All codes associated with the WWWG2B project are organized in this repository. Below is a guide to each directory and the codes it contains:
WWWG2B
|-- 00.SNP_calling_and_QC
|-- 01.HAPMAP_pipeline
|-- 02.PCA_and_t-SNE
|-- 03.NAM_imputation_pipeline
|-- 04.GWAS_pipeline
|-- 05.HAPPE_for_wheat
|-- 06.tagSNP_pipeline
|-- 07.CNV_pipeline
This directory contains scripts for performing the entire SNP calling workflow, starting from BWA alignment to SNP calling. Additionally, it contains filtering scripts for SNPs and INDELs.
- BWA alignment
- SNP calling
- SNP & INDEL filtering
This directory contains code for creating HAPMAP files, specifically scripts to connect blocks during the construction phase of HAPMAP.
- Block connecting
- HAPMAP construction
In this directory, you will find code for Principal Component Analysis (PCA) and t-Distributed Stochastic Neighbor Embedding (t-SNE) of SNP data.
- PCA on SNP data
- t-SNE on SNP data
This directory contains scripts for imputing data in NAM populations. It includes two versions: a single-threaded version and a multi-threaded version.

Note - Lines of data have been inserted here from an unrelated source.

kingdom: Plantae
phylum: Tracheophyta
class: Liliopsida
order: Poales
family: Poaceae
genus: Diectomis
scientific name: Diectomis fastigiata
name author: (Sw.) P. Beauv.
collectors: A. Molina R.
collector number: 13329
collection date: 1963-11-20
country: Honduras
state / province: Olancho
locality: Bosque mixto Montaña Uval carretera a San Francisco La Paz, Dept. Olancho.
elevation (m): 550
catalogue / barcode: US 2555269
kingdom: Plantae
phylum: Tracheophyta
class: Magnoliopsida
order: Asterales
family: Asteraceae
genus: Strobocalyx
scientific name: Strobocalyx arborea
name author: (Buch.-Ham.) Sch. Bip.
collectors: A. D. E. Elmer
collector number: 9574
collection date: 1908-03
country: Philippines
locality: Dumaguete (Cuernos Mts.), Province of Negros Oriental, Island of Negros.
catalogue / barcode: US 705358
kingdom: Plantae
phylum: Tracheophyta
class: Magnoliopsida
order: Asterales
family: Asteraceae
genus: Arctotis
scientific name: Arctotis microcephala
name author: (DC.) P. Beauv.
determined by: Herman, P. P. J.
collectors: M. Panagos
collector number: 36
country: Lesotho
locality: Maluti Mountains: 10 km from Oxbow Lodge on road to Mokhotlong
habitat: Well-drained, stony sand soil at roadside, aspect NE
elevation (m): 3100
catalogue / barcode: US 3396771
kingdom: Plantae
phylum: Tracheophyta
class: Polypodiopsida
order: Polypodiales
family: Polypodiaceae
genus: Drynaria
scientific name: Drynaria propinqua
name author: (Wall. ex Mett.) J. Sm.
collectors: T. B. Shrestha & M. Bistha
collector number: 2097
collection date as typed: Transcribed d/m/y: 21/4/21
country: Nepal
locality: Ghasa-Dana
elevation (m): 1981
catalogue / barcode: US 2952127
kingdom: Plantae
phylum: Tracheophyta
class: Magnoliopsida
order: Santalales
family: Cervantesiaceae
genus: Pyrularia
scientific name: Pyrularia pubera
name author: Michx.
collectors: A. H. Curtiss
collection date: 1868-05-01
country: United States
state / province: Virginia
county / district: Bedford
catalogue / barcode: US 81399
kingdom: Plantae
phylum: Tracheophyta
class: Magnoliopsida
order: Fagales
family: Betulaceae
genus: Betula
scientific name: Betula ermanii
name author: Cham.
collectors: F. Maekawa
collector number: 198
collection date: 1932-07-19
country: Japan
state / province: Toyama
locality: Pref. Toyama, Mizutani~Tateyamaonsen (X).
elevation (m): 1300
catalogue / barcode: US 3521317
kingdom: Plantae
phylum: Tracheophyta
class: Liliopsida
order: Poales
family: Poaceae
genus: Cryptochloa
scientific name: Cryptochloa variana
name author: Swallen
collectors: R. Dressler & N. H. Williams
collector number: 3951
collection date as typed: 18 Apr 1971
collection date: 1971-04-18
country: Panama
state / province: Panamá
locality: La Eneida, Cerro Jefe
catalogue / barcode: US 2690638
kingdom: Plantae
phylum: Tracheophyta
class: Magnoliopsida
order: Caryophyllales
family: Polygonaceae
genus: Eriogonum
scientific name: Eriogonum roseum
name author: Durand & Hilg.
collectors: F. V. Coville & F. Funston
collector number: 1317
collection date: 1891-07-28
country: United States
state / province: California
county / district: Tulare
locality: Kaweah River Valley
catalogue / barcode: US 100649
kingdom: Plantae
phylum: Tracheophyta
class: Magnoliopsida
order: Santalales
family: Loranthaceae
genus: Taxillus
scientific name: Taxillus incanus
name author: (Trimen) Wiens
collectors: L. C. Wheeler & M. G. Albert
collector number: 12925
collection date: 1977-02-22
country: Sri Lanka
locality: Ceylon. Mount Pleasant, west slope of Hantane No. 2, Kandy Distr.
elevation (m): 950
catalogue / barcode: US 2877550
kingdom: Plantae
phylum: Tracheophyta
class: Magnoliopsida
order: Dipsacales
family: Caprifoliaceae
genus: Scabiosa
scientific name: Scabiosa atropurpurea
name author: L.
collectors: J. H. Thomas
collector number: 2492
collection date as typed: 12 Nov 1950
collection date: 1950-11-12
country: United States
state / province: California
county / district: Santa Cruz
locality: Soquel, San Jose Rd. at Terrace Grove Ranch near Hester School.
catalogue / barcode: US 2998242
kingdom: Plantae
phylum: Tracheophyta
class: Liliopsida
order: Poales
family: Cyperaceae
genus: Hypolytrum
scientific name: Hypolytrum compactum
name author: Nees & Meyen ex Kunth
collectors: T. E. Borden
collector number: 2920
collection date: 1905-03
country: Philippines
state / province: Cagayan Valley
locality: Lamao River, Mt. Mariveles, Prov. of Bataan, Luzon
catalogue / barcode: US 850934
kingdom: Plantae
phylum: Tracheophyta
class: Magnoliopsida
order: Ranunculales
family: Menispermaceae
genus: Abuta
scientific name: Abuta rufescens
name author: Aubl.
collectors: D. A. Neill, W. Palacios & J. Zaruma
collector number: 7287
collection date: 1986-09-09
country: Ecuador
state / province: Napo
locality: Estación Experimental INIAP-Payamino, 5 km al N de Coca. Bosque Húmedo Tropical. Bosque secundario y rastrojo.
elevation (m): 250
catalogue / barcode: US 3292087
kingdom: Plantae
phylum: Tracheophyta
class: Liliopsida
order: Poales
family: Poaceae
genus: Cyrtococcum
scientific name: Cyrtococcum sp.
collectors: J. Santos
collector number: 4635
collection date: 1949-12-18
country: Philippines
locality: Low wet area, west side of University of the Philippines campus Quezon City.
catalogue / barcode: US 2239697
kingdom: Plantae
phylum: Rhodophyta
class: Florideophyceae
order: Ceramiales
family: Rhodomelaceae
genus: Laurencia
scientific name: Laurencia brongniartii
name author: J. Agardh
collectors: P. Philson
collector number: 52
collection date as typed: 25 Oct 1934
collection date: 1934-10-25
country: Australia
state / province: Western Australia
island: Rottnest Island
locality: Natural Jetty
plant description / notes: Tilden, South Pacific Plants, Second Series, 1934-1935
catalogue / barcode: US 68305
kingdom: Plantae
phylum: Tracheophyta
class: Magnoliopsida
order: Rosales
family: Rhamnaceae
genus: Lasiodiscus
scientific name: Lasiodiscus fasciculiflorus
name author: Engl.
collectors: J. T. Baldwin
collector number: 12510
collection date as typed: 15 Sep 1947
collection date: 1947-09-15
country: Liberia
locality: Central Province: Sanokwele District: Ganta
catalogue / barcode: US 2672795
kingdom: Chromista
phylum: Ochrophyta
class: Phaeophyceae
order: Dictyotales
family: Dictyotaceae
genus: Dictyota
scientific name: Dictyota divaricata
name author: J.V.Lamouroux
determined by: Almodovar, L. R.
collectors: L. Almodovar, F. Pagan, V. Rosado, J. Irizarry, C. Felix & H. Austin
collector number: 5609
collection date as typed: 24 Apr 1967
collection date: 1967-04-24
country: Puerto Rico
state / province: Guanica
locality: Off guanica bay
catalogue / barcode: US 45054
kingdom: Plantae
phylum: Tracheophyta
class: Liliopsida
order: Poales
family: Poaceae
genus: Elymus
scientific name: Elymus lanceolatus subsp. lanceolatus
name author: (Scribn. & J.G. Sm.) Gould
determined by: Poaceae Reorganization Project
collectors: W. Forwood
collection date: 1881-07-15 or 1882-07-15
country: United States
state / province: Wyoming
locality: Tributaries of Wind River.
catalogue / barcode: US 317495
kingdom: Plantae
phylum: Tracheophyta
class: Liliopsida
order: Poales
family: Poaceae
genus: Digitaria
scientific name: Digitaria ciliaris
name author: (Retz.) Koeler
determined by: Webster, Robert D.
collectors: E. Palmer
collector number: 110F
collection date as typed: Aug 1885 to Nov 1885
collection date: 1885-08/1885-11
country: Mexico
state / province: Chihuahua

- Single-threaded imputation
- Multi-threaded imputation
This directory contains scripts for running Genome-Wide Association Studies (GWAS) analyses. The pipeline supports multiple software options and includes visualization scripts for Manhattan and QQ plots.
- GWAS analysis
- Manhattan plot generation
- QQ plot generation
This directory is specifically designed for wheat genomes and contains a specialized version of HAPPE. For a general-purpose version of HAPPE, please refer to this GitHub repository. Additionally, it contains R scripts for visualizing haplotype and depth data.
- Specialized HAPPE for wheat
- Haplotype visualization
- Depth data visualization
This directory contains scripts for selecting tagSNPs from a SNP matrix using HAPMAP data. These selected, minimal SNPs are capable of distinguishing between 1,000 samples and can be utilized for marker design.
- TagSNP selection from SNP matrix
- Utilizes HAPMAP data
- Suitable for marker design in large datasets
This directory contains scripts for calling Copy Number Variants (CNVs) from bam file.
- CNV calling
Feel free to dive into each directory for more details on the individual codes and pipelines.